The Republican field for president has one stable center of gravity right now -- Senator Ted Cruz of Texas. Cruz doesn't dominate with ideas or fundraising prowess or his political network. He dominates with orthodoxy. As the most inflexible and unyielding conservative presidential prospect in a party with an inflexible and unyielding base, Cruz represents the pure religion against which the beliefs of other candidates are judged.
You can see the effects of Cruz's gravitational pull on the retrograde orbit of Senator Marco Rubio of Florida. Rubio boldly championed immigration reform and seems eager to be identified with realistic policy ideas. But his entrepreneurial streak has left the base skeptical of his motives, and Rubio appearing compromised and conflicted.
Rand Paul is a more unconventional candidate than Rubio, and more openly dismissive of some Republican orthodoxies -- drug prohibition, muscular foreign policy, no voting rights for felons -- though not the paramount commitment to protect the wealthy from downward redistribution.
Rubio and Paul are properly portrayed as rivals. But the ambitions of both are constrained by the base's orthodoxy, and by Cruz's determination both to stoke and satisfy it. Under attack, Rubio ran away from his own immigration legislation. Similarly, Paul pointed out the wrongheadedness of Republican-engineered restrictions on voting (making a case on practical and political, rather than moral, grounds, but still), only to promptly retreat.
Right now, perhaps the best thing Paul and Rubio have going for them is each other. When Rubio proposes a thoughtful reform of student loans, he stretches the boundaries for Paul. When Paul says Republicans need to reach out to racial minorities -- even with his own complicated history on race -- or "agree to disagree" on social issues, he creates elbow room for Rubio.

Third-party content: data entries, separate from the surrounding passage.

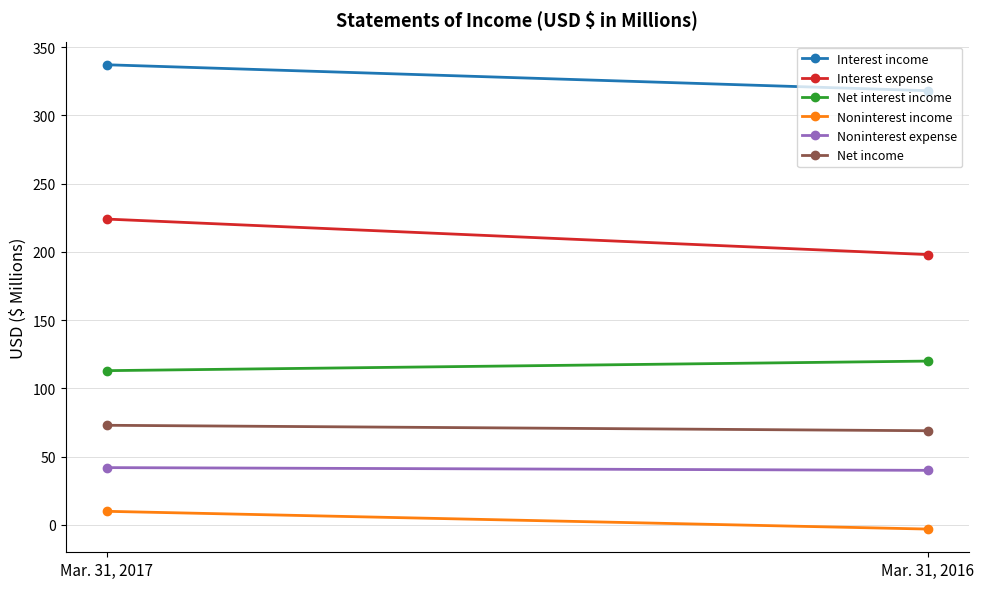

What is the spread (max minus min) of values at Mar. 31, 2016?

321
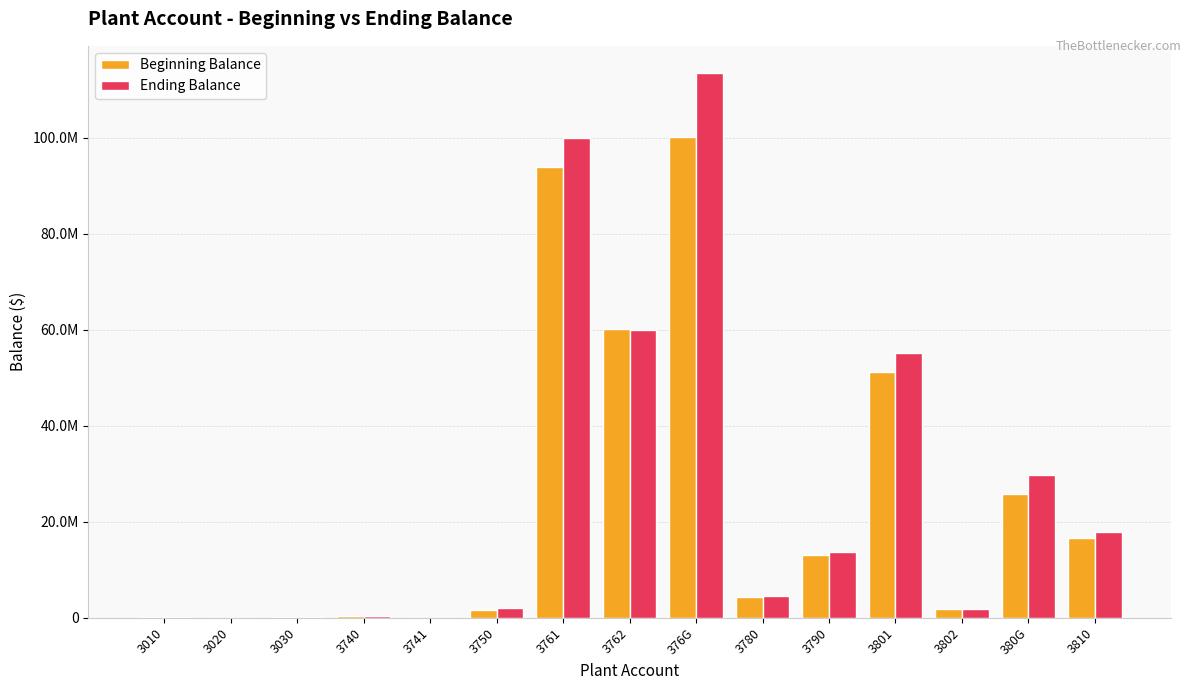

Rank the series at 3761 from highest to lowest value.

Ending Balance, Beginning Balance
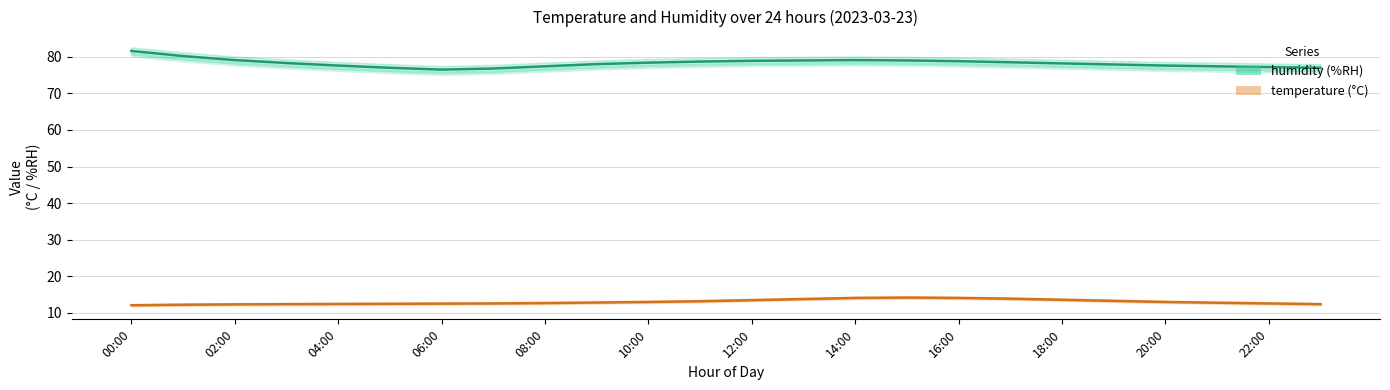

Reading left to right, extract all data points from this chart.

humidity: 81.6	80.2	79.1	78.3	77.6	77.0	76.5	76.8	77.4	78.0	78.4	78.7	78.9	79.0	79.1	79.0	78.8	78.5	78.2	77.9	77.6	77.4	77.2	77.0
temperature: 12.1	12.2	12.3	12.4	12.4	12.5	12.6	12.6	12.7	12.8	13.0	13.2	13.5	13.8	14.1	14.2	14.1	13.9	13.6	13.3	13.0	12.8	12.6	12.4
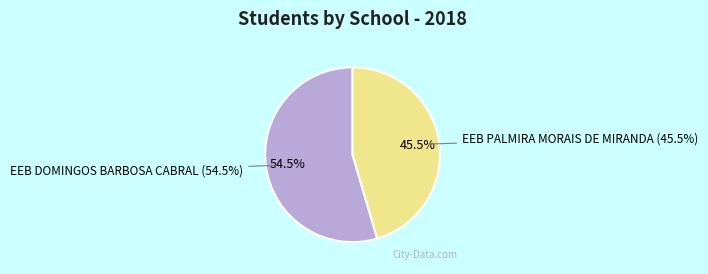

What is the majority slice?

EEB DOMINGOS BARBOSA CABRAL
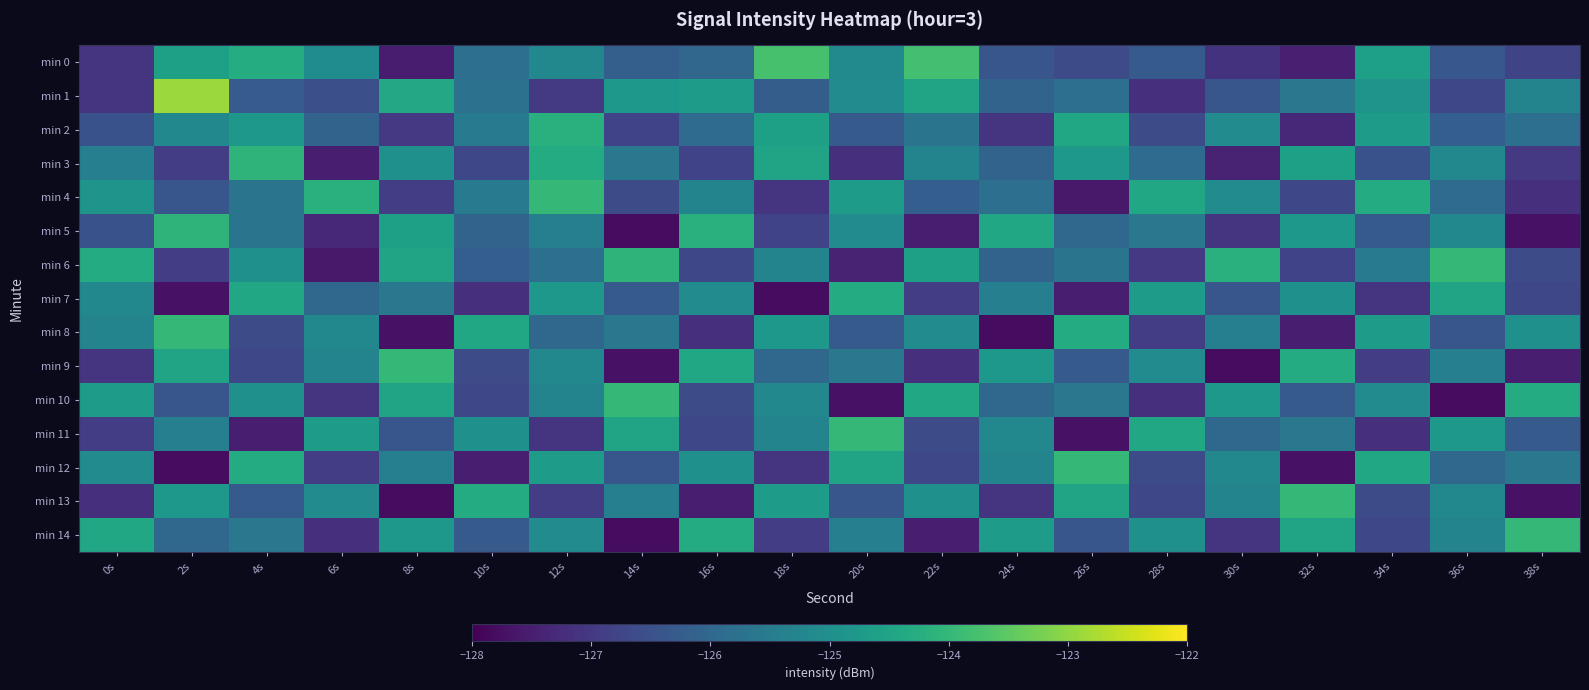

Between 20s and 22s, which is larger?

22s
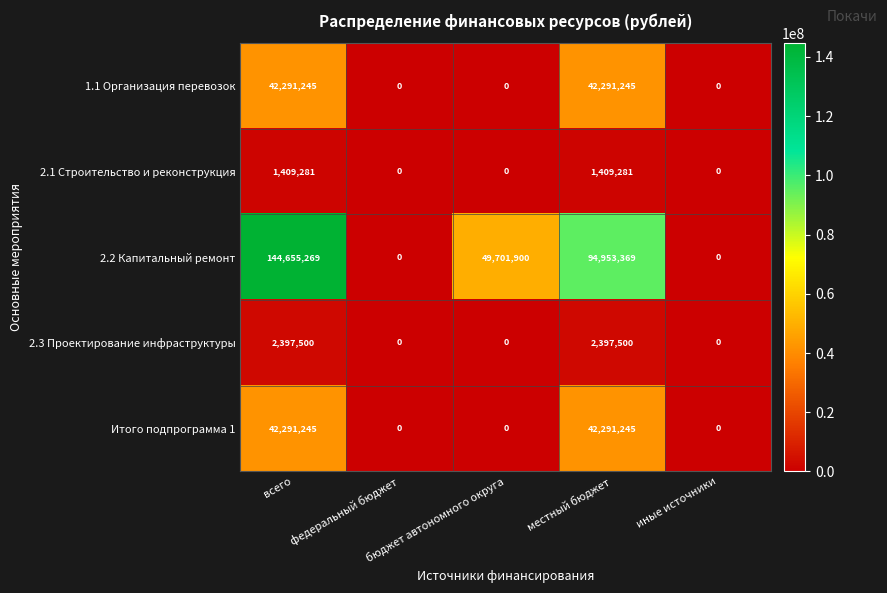

What is the difference between the maximum and minimum values in the Итого подпрограмма 1 series?

42291245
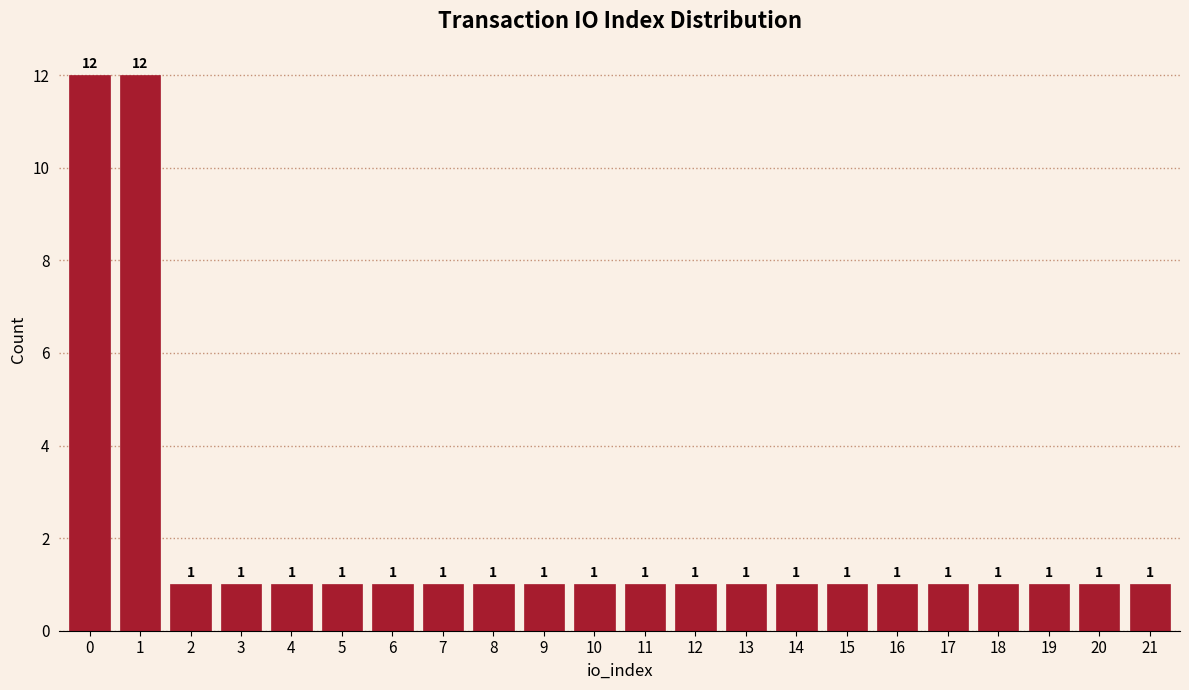

Reading left to right, list all the values displayed in this chart.

12	12	1	1	1	1	1	1	1	1	1	1	1	1	1	1	1	1	1	1	1	1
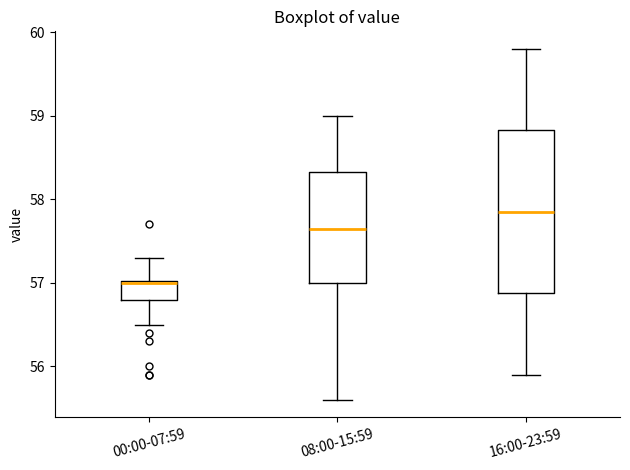

Comparing the boxes themselves (not the whiskers), which one is the tallest?

16:00-23:59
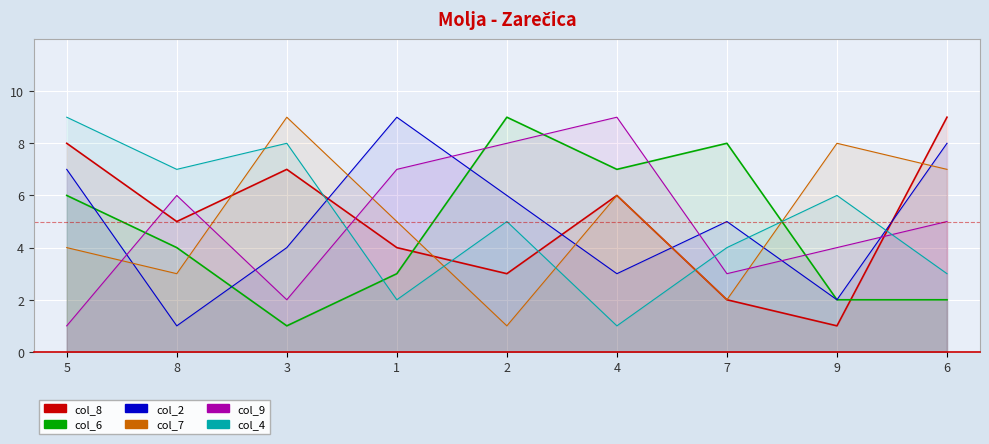

What is the label of the 8th point from the left?

9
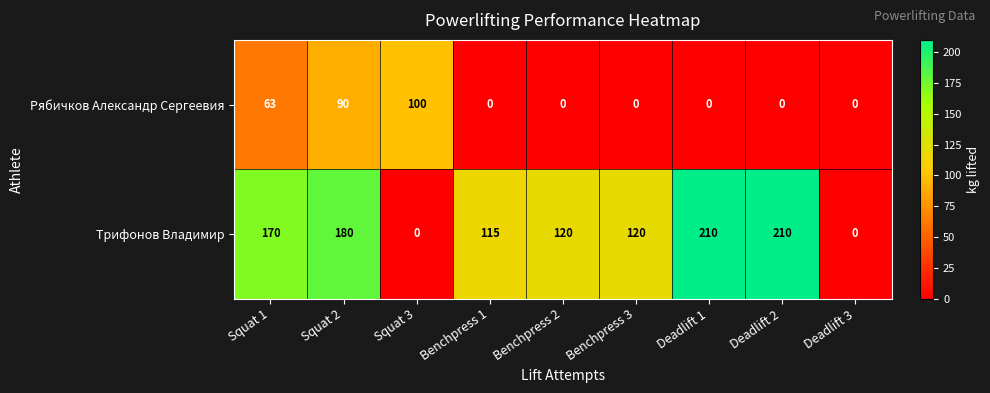

At which category is the sum across all series the highest?

Squat 2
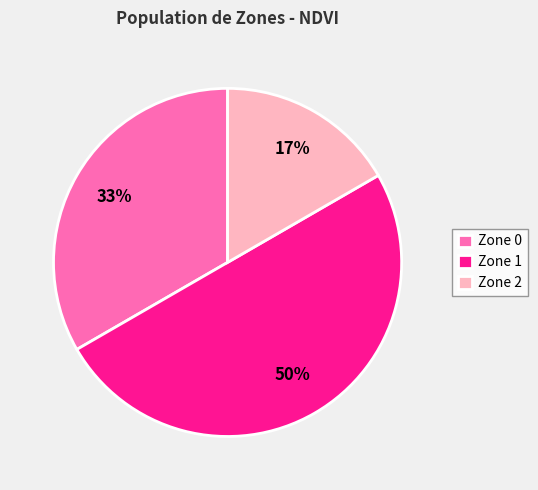

Is the sum of Zone 2 and Zone 1 greater than half?

Yes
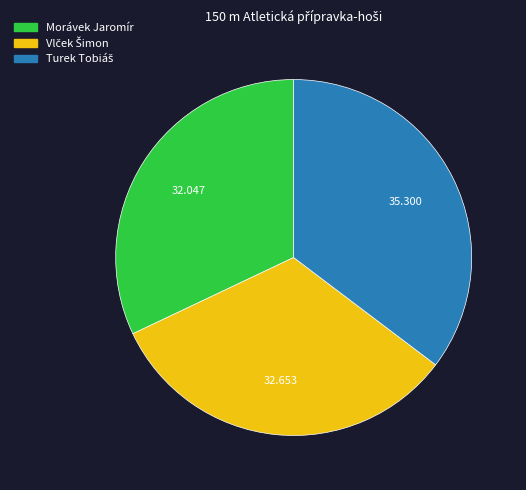

Count the number of slices in the pie.

3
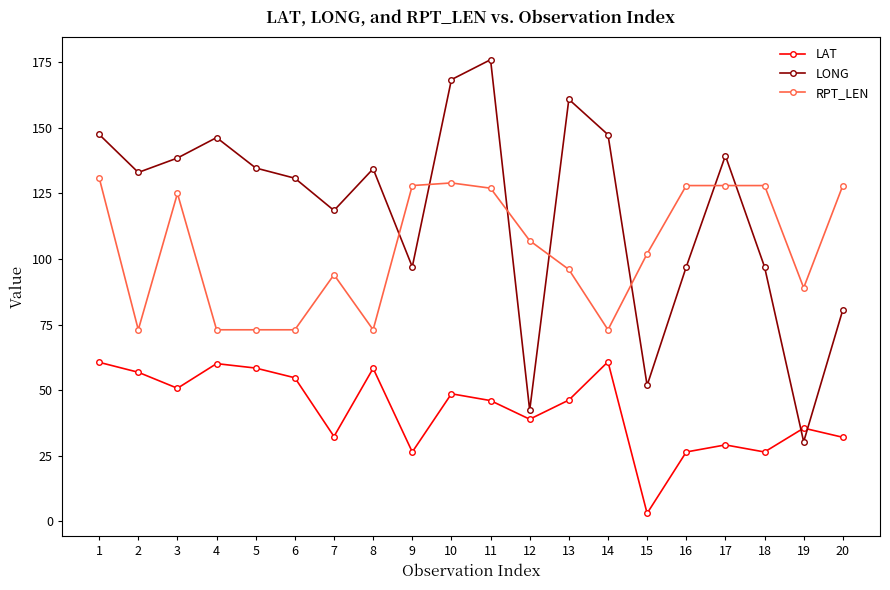

List the series in order of their peak value, highest first.

LONG, RPT_LEN, LAT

But this two-man dynamic isn't sufficient: Rubio remains battered by his attempt to solve a problem, immigration, which the base doesn't want solved, and Paul remains too much of a party outlier. They could use a hand from a third amigo: Jeb Bush.
By entering the presidential race, Bush would be a spokesman for sane conservatism, but he would also be another force pushing against the party's contraction. His deliberately provocative comments on immigrants -- in which he described crossing the border as an "act of love" -- alienates him from the rank and file. And his refusal to walk away from his support for the Common Core education reforms won't help win those voters back. But by establishing himself as a Chamber of Commerce candidate who refuses to kowtow to the Cruz wing, he can help loosen the straitjacket that keeps Republican politics and policy so dangerously restricted.
That straitjacket strangled the 2012 Republican field. Texas Governor Rick Perry was clobbered for expressing empathy toward undocumented immigrants. Eventual nominee Mitt Romney spent the primary trumpeting his managerial superiority while insisting on his ideological fraternity with his opponents, right-wing loons included.
But imagine a 2016 presidential primary that includes the quirky Paul, the straddling Rubio and the defiantly establishment yet Hispanic-friendly Bush. The party would be stretched instead of constricted. The opportunities for policy entrepreneurship would grow along with the chances of a conservative politics based on something more broadly appealing than unremitting anger.
The danger, of course, is that Cruz would dominate the angry base vote while the three relative innovators competed over the party's less-energized remainder. By splitting the libertarian and mainstream conservative vote, the three amigos might deliver the nomination to Cruz. The Texan, however, will no doubt face competition of his own, even if it's from flavor-of-the-moment candidates such as the former surgeon Ben Carson.
Besides, for Bush, the risk is worth taking. Paul's appeal may be sufficiently idiosyncratic to power him to the end of the race, but not to victory. Either Rubio or Bush, however, would probably have to drop out without early primary victories and, of the two, Bush seems better suited to prevail. Ideally, once some ideological breathing space had been secured, whichever of the two is left standing could find a path to victory without having to endure Romneyesque contortions.
The alternative is likely another dispiriting primary season featuring candidates aping the base's hostility to science, immigrants and tens upon tens of millions of their fellow American citizens. Republicans desperately need a candidate who can change that ugly scenario. Perhaps they need three.